Everyone should invest in stocks, at least a very small fraction of their wealth. This suggestion is probably one of the few consensuses that business school professors and economists share. Without digging into sophisticated economic models, one could easily see why by checking some stats. The average annual return in the US stock market in the past 90 years is as high as 7.8%, much higher than the interest rate on savings accounts and the 3-month Treasury bill rate. Even if one is extremely risk-averse, she could still invest a relatively small portion of her wealth to enjoy the high equity premium. To researchers’ surprise, there is a substantial number of households who do not participate in the stock market at all. What is even more striking is that this nonparticipation exists across all income levels and is widely documented in various countries. Nonparticipation in the stock market not only deteriorates households’ financial condition, but also could lead to greater income inequality and lower economic output in our society. It is in researchers’ own interest and for the sake of public interest to study the motives for why (and why not) households invest in the stock market.

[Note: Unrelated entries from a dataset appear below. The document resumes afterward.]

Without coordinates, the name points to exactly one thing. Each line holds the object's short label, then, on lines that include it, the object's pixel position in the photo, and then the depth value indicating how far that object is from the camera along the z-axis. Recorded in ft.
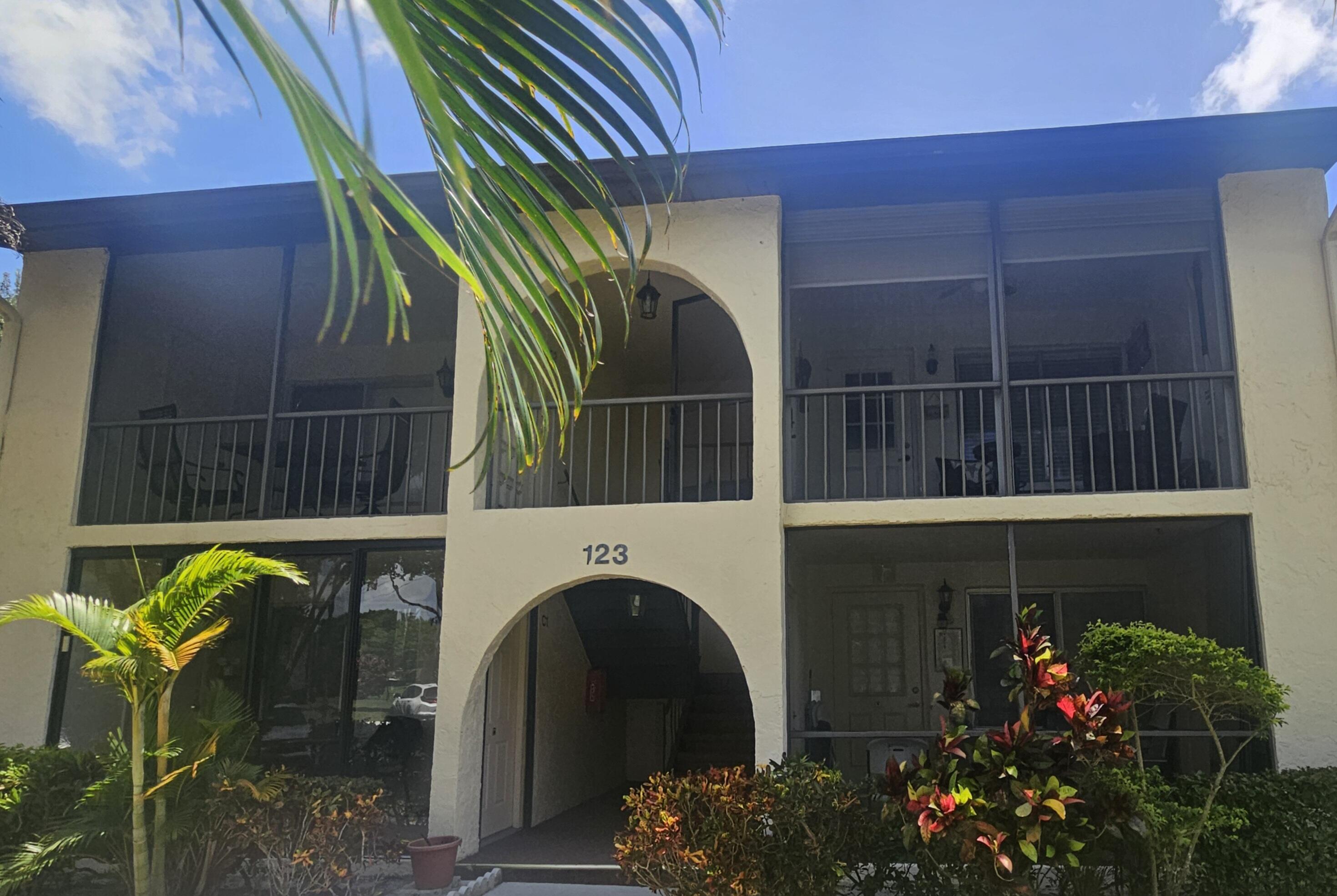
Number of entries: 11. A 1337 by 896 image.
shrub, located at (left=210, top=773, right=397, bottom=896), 21.09
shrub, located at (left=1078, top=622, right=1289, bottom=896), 18.30
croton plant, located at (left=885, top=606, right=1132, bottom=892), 16.76
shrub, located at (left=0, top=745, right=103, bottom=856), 22.50
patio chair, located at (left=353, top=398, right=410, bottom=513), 30.17
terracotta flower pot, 23.34
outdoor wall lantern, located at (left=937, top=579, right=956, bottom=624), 38.17
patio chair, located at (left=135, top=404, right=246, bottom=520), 29.94
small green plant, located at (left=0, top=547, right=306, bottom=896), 19.70
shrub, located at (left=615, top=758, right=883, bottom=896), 19.11
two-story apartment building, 24.71
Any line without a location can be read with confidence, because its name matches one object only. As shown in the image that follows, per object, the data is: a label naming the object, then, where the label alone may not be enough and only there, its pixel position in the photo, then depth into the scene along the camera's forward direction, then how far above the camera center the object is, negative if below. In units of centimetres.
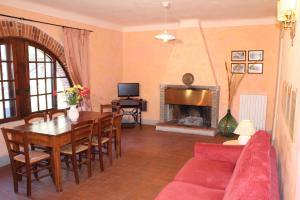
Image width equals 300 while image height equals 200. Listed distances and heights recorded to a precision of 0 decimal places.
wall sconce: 208 +57
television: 668 -23
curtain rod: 396 +102
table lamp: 318 -59
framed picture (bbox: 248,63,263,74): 582 +30
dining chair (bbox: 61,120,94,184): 338 -85
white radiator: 580 -63
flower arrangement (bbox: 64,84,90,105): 389 -20
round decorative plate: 622 +6
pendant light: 423 +76
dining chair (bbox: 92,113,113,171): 386 -88
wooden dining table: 316 -70
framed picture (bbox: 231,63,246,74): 596 +31
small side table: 356 -86
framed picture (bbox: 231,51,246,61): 591 +60
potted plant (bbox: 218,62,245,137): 592 -76
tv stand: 642 -65
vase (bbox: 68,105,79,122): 392 -50
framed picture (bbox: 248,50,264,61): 578 +60
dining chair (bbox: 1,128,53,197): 307 -94
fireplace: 610 -69
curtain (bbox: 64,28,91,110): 509 +53
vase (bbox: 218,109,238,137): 591 -101
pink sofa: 160 -83
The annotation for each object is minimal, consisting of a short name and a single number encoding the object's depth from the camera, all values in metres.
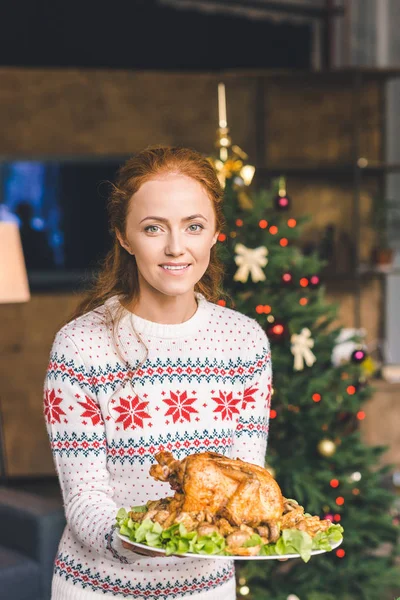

In a new paper, I study the word-of-mouth channel to see if your friend’s stock market participation decision affects your own participation decision. This is possible since not everyone understands the benefit of stock investments. One could learn the facts if her friend shares the positive investment experience with her. Although I do not have data on the stock holding information of all citizens in a country, we could still study aggregated data and utilize the cross-sectional differences in stock market participation rates across regions.
Figure 1: Direct stock market participation rates across US counties in 2018
Figure 1 shows the direct stock market participation rates in US counties in 2018. I explore the IRS Statistics of Income data to obtain county-level aggregated tax return data and estimate direct stock market participation rates as the ratio of tax filers with dividend taxes over the total number of tax filers. The wide cross-sectional difference in participation rates across counties hints that there exist unobservable determinants of households’ participation decision for researchers to investigate.
I combine the county-level participation rates with the Facebook Social Connectedness Index (SCI) data. The Facebook SCI shows how strongly any random county pairs in the United States are connected. Facebook constructs the SCI data by using Facebook user friendship links across regions. The higher the index is, the two counties are socially more connected. I then build the main explanatory variable in my paper, Friends’ Participation. For each county in each year, its Friends’ Participation is calculated as SCI-value-weighted participation rates in the same year from all other counties in the United States. To avoid any spillover effects due to geographic nearness, I exclude the participation rates from the same state when constructing Friends’ Participation.
I find that Friends’ Participation positively and statistically significantly predicts the focal county’s stock market participation rates in the following year. After controlling for demographic effects, including population, income level, education, local economic conditions, local stock performance, as well as long-term trends and common shocks shared within the same state, a one percentage point increase in Friends’ Participation leads to an increase of about 25 basis points in the focal county’s participation rate in the next year. Economically, this means that, other things equal, a one standard deviation increase in Friends’ Participation induces more than 40 previously nonparticipants to start investing in the stock market in an average county of 50,000 population.
We all know that correlation does not imply causality. The identified association between friend counties’ participation decision may simply reflect how similar friend counties are. Therefore, to provide an even clearer picture behind this word-of-mouth channel, we need some exogenous shock that only affects certain counties’ participation decision and then examine if this local shock transmits to other connected counties.
The shock I utilize is financial fraud revelation. FINRA requires financial advisory firms to report misconduct events by their employees every year. I estimate the number of financial misconducts revealed every year in every county and find that one misconduct revelation in 1,000 population decreases the market participation rate by about 30 basis points in the following two years. Economically, this means that upon one financial misconduct event being revealed among 1,000 people, three previously stock market participants would be scared away and decide not to invest in the stock market anymore. This shock has no effect before the revelation, and most of these reports that FINRA collects are very local and would not be broadcasted nationwide. Thus, the revelation of financial misconduct qualifies as the exogenous shock in my study. After instrumenting Friends’ Participation using financial misconduct revelations, the results still hold, suggesting that the relationship between Friends’ Participation (in the previous year) and the focal county’s stock market participation decision is likely to be causal.
Figure 2: Local participation response to revelation of financial misconduc
The study of why (and why not) people participation in the stock market is of first-order importance in finance research. In this paper, I combine two novel data sets and show that the stock market participation decision in socially-connected counties could affect the focal county’s stock market participation decision . This finding suggests that the low participation rates, especially among low-income households, could be attributed to low financial literacy or lack of awareness of the financial market. By promoting higher financial literacy, policy makers may attain higher stock market participation rates among all income levels and eventually ameliorate income inequality.